*Aim of the exercise:*
Scan the records for the string "Employer"; copy each line where it occurs.

*Records supplied:*
+===+
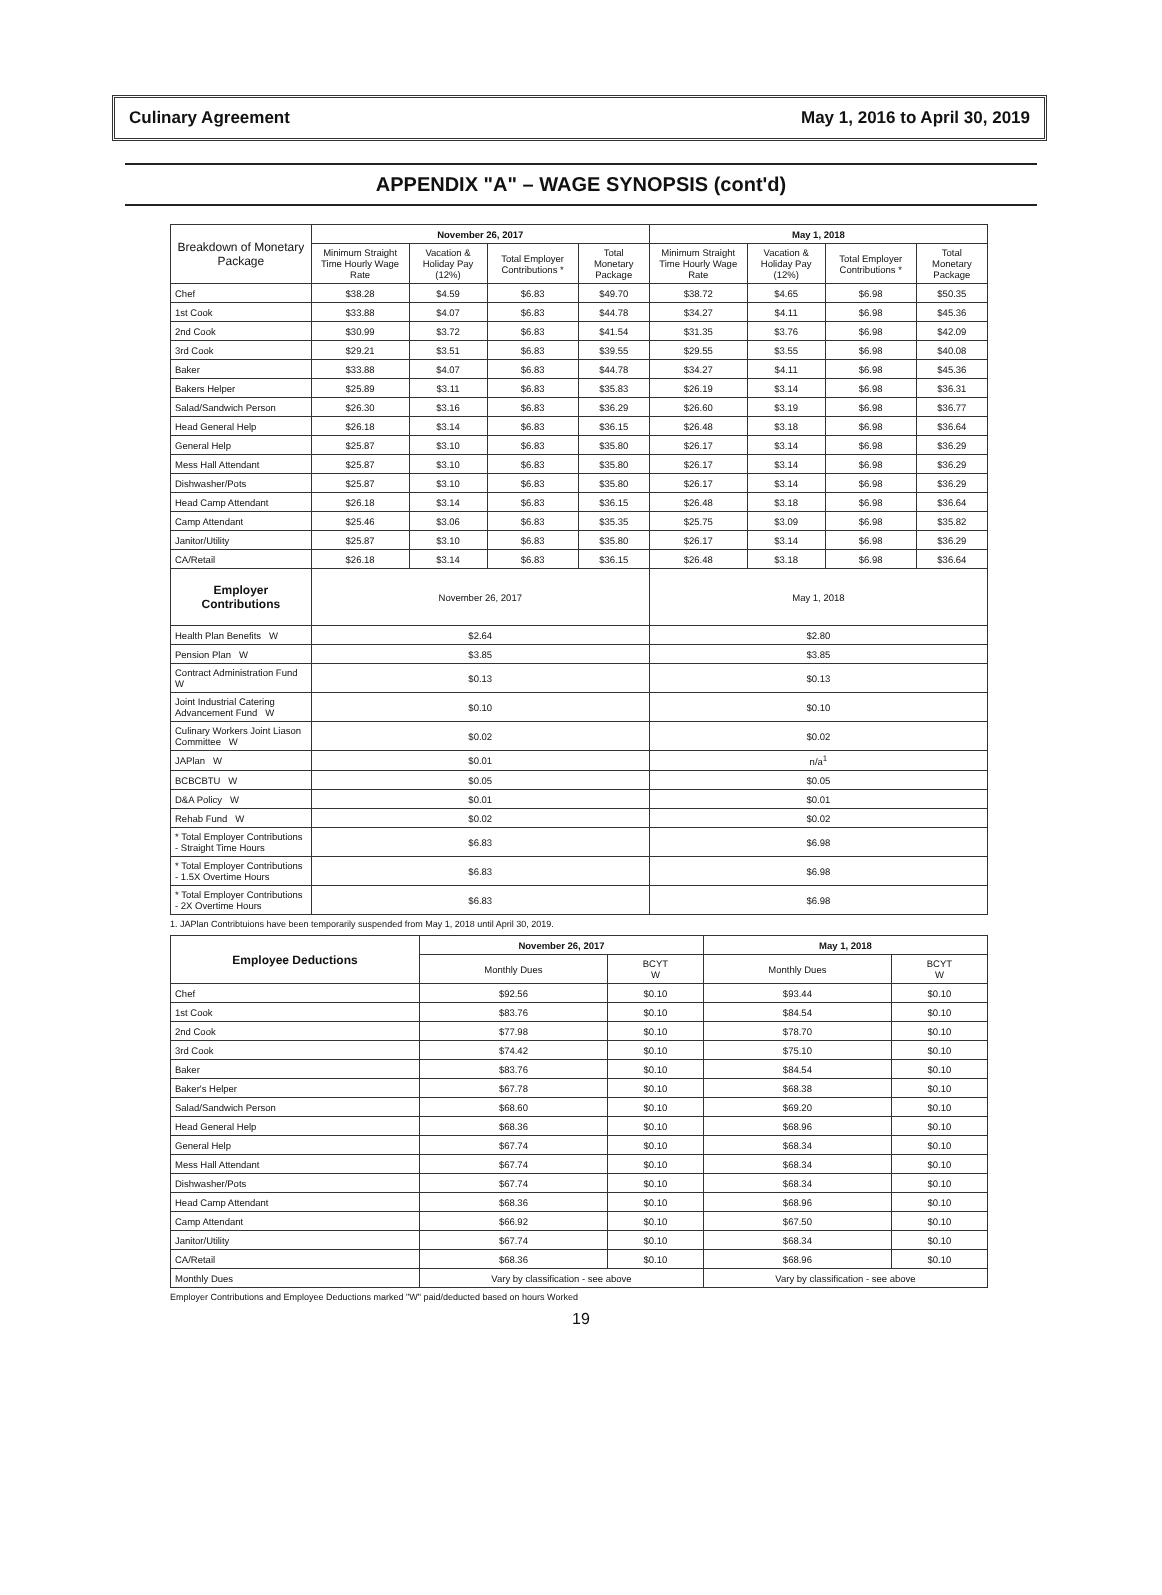Culinary Agreement May 1, 2016 to April 30, 2019
APPENDIX "A" – WAGE SYNOPSIS (cont'd)
| Breakdown of Monetary Package | November 26, 2017 | | | | May 1, 2018 | | | |
| --- | --- | --- | --- | --- | --- | --- | --- | --- |
| | Minimum Straight Time Hourly Wage Rate | Vacation & Holiday Pay (12%) | Total Employer Contributions * | Total Monetary Package | Minimum Straight Time Hourly Wage Rate | Vacation & Holiday Pay (12%) | Total Employer Contributions * | Total Monetary Package |
| Chef | $38.28 | $4.59 | $6.83 | $49.70 | $38.72 | $4.65 | $6.98 | $50.35 |
| 1st Cook | $33.88 | $4.07 | $6.83 | $44.78 | $34.27 | $4.11 | $6.98 | $45.36 |
| 2nd Cook | $30.99 | $3.72 | $6.83 | $41.54 | $31.35 | $3.76 | $6.98 | $42.09 |
| 3rd Cook | $29.21 | $3.51 | $6.83 | $39.55 | $29.55 | $3.55 | $6.98 | $40.08 |
| Baker | $33.88 | $4.07 | $6.83 | $44.78 | $34.27 | $4.11 | $6.98 | $45.36 |
| Bakers Helper | $25.89 | $3.11 | $6.83 | $35.83 | $26.19 | $3.14 | $6.98 | $36.31 |
| Salad/Sandwich Person | $26.30 | $3.16 | $6.83 | $36.29 | $26.60 | $3.19 | $6.98 | $36.77 |
| Head General Help | $26.18 | $3.14 | $6.83 | $36.15 | $26.48 | $3.18 | $6.98 | $36.64 |
| General Help | $25.87 | $3.10 | $6.83 | $35.80 | $26.17 | $3.14 | $6.98 | $36.29 |
| Mess Hall Attendant | $25.87 | $3.10 | $6.83 | $35.80 | $26.17 | $3.14 | $6.98 | $36.29 |
| Dishwasher/Pots | $25.87 | $3.10 | $6.83 | $35.80 | $26.17 | $3.14 | $6.98 | $36.29 |
| Head Camp Attendant | $26.18 | $3.14 | $6.83 | $36.15 | $26.48 | $3.18 | $6.98 | $36.64 |
| Camp Attendant | $25.46 | $3.06 | $6.83 | $35.35 | $25.75 | $3.09 | $6.98 | $35.82 |
| Janitor/Utility | $25.87 | $3.10 | $6.83 | $35.80 | $26.17 | $3.14 | $6.98 | $36.29 |
| CA/Retail | $26.18 | $3.14 | $6.83 | $36.15 | $26.48 | $3.18 | $6.98 | $36.64 |
| Employer Contributions | November 26, 2017 | | | | May 1, 2018 | | | |
| Health Plan Benefits W | $2.64 | | | | $2.80 | | | |
| Pension Plan W | $3.85 | | | | $3.85 | | | |
| Contract Administration Fund W | $0.13 | | | | $0.13 | | | |
| Joint Industrial Catering Advancement Fund W | $0.10 | | | | $0.10 | | | |
| Culinary Workers Joint Liason Committee W | $0.02 | | | | $0.02 | | | |
| JAPlan W | $0.01 | | | | n/a<sup>1</sup> | | | |
| BCBCBTU W | $0.05 | | | | $0.05 | | | |
| D&A Policy W | $0.01 | | | | $0.01 | | | |
| Rehab Fund W | $0.02 | | | | $0.02 | | | |
| * Total Employer Contributions - Straight Time Hours | $6.83 | | | | $6.98 | | | |
| * Total Employer Contributions - 1.5X Overtime Hours | $6.83 | | | | $6.98 | | | |
| * Total Employer Contributions - 2X Overtime Hours | $6.83 | | | | $6.98 | | | |
1. JAPlan Contribtuions have been temporarily suspended from May 1, 2018 until April 30, 2019.
| Employee Deductions | November 26, 2017 | | May 1, 2018 | |
| --- | --- | --- | --- | --- |
| | Monthly Dues | BCYT W | Monthly Dues | BCYT W |
| Chef | $92.56 | $0.10 | $93.44 | $0.10 |
| 1st Cook | $83.76 | $0.10 | $84.54 | $0.10 |
| 2nd Cook | $77.98 | $0.10 | $78.70 | $0.10 |
| 3rd Cook | $74.42 | $0.10 | $75.10 | $0.10 |
| Baker | $83.76 | $0.10 | $84.54 | $0.10 |
| Baker's Helper | $67.78 | $0.10 | $68.38 | $0.10 |
| Salad/Sandwich Person | $68.60 | $0.10 | $69.20 | $0.10 |
| Head General Help | $68.36 | $0.10 | $68.96 | $0.10 |
| General Help | $67.74 | $0.10 | $68.34 | $0.10 |
| Mess Hall Attendant | $67.74 | $0.10 | $68.34 | $0.10 |
| Dishwasher/Pots | $67.74 | $0.10 | $68.34 | $0.10 |
| Head Camp Attendant | $68.36 | $0.10 | $68.96 | $0.10 |
| Camp Attendant | $66.92 | $0.10 | $67.50 | $0.10 |
| Janitor/Utility | $67.74 | $0.10 | $68.34 | $0.10 |
| CA/Retail | $68.36 | $0.10 | $68.96 | $0.10 |
| Monthly Dues | Vary by classification - see above | | Vary by classification - see above | |
Employer Contributions and Employee Deductions marked "W" paid/deducted based on hours Worked
19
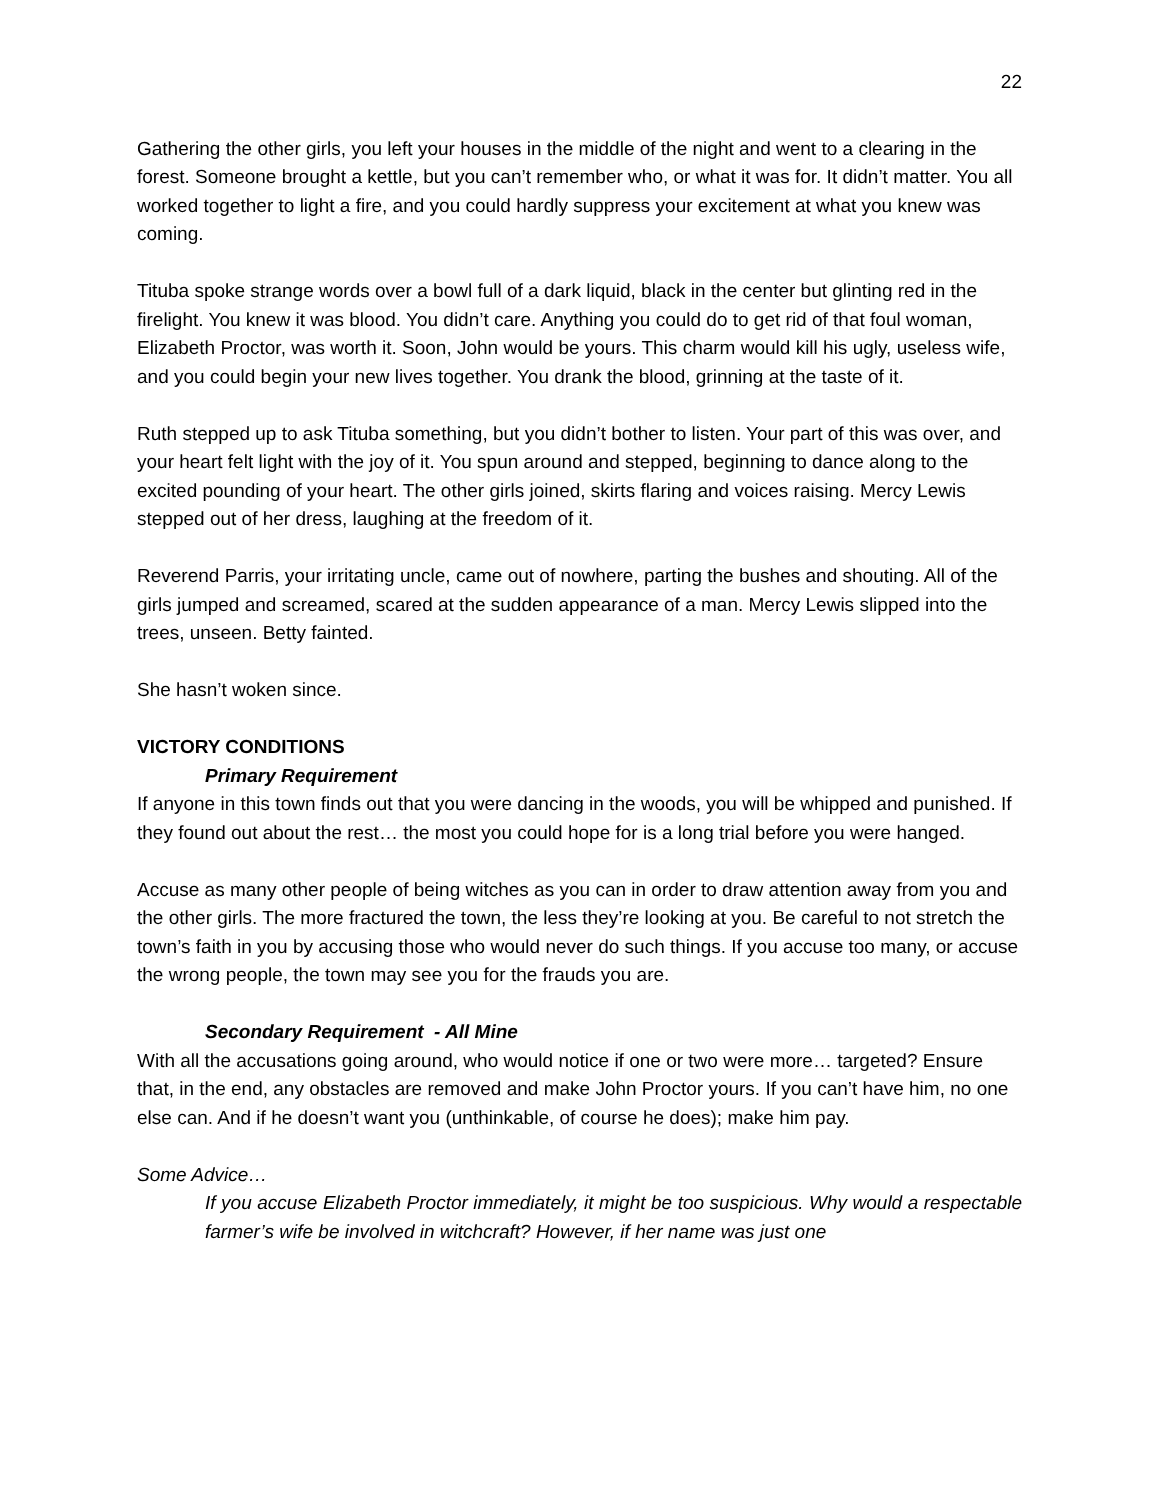22
Gathering the other girls, you left your houses in the middle of the night and went to a clearing in the forest. Someone brought a kettle, but you can’t remember who, or what it was for. It didn’t matter. You all worked together to light a fire, and you could hardly suppress your excitement at what you knew was coming.
Tituba spoke strange words over a bowl full of a dark liquid, black in the center but glinting red in the firelight. You knew it was blood. You didn’t care. Anything you could do to get rid of that foul woman, Elizabeth Proctor, was worth it. Soon, John would be yours. This charm would kill his ugly, useless wife, and you could begin your new lives together. You drank the blood, grinning at the taste of it.
Ruth stepped up to ask Tituba something, but you didn’t bother to listen. Your part of this was over, and your heart felt light with the joy of it. You spun around and stepped, beginning to dance along to the excited pounding of your heart. The other girls joined, skirts flaring and voices raising. Mercy Lewis stepped out of her dress, laughing at the freedom of it.
Reverend Parris, your irritating uncle, came out of nowhere, parting the bushes and shouting. All of the girls jumped and screamed, scared at the sudden appearance of a man. Mercy Lewis slipped into the trees, unseen. Betty fainted.
She hasn’t woken since.
VICTORY CONDITIONS
Primary Requirement
If anyone in this town finds out that you were dancing in the woods, you will be whipped and punished. If they found out about the rest… the most you could hope for is a long trial before you were hanged.
Accuse as many other people of being witches as you can in order to draw attention away from you and the other girls. The more fractured the town, the less they’re looking at you. Be careful to not stretch the town’s faith in you by accusing those who would never do such things. If you accuse too many, or accuse the wrong people, the town may see you for the frauds you are.
Secondary Requirement - All Mine
With all the accusations going around, who would notice if one or two were more… targeted? Ensure that, in the end, any obstacles are removed and make John Proctor yours. If you can’t have him, no one else can. And if he doesn’t want you (unthinkable, of course he does); make him pay.
Some Advice…
If you accuse Elizabeth Proctor immediately, it might be too suspicious. Why would a respectable farmer’s wife be involved in witchcraft? However, if her name was just one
+===+
*Task result:*
| | Minimum Straight Time Hourly Wage Rate | Vacation & Holiday Pay (12%) | Total Employer Contributions * | Total Monetary Package | Minimum Straight Time Hourly Wage Rate | Vacation & Holiday Pay (12%) | Total Employer Contributions * | Total Monetary Package |
| Employer Contributions | November 26, 2017 | | | | May 1, 2018 | | | |
| * Total Employer Contributions - Straight Time Hours | $6.83 | | | | $6.98 | | | |
| * Total Employer Contributions - 1.5X Overtime Hours | $6.83 | | | | $6.98 | | | |
| * Total Employer Contributions - 2X Overtime Hours | $6.83 | | | | $6.98 | | | |
Employer Contributions and Employee Deductions marked "W" paid/deducted based on hours Worked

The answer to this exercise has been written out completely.